# MATERIAL PROVIDED
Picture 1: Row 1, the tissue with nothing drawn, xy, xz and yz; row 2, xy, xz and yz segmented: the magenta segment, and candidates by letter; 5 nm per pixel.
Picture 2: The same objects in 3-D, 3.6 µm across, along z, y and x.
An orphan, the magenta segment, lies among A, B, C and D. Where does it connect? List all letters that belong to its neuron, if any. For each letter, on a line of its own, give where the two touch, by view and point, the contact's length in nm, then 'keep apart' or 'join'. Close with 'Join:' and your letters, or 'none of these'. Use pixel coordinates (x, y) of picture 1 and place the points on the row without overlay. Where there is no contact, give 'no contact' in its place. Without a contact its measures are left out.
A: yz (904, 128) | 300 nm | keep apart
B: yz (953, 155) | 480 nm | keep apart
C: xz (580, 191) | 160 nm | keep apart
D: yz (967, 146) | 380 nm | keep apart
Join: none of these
==
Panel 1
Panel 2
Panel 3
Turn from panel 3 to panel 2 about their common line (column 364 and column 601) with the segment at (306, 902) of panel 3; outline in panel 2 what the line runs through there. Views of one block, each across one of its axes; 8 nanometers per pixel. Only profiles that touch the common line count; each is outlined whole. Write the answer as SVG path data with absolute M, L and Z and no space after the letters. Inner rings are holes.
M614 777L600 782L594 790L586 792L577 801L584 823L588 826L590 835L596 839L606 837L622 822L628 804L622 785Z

# EXERCISE GOAL
The range runs from the line with "Picture 1: Row" up to and including the line with "Picture 2: The" in the listing above; please write out exactly those lines and nothing more.

# YOUR RESPONSE
Picture 1: Row 1, the tissue with nothing drawn, xy, xz and yz; row 2, xy, xz and yz segmented: the magenta segment, and candidates by letter; 5 nm per pixel.
Picture 2: The same objects in 3-D, 3.6 µm across, along z, y and x.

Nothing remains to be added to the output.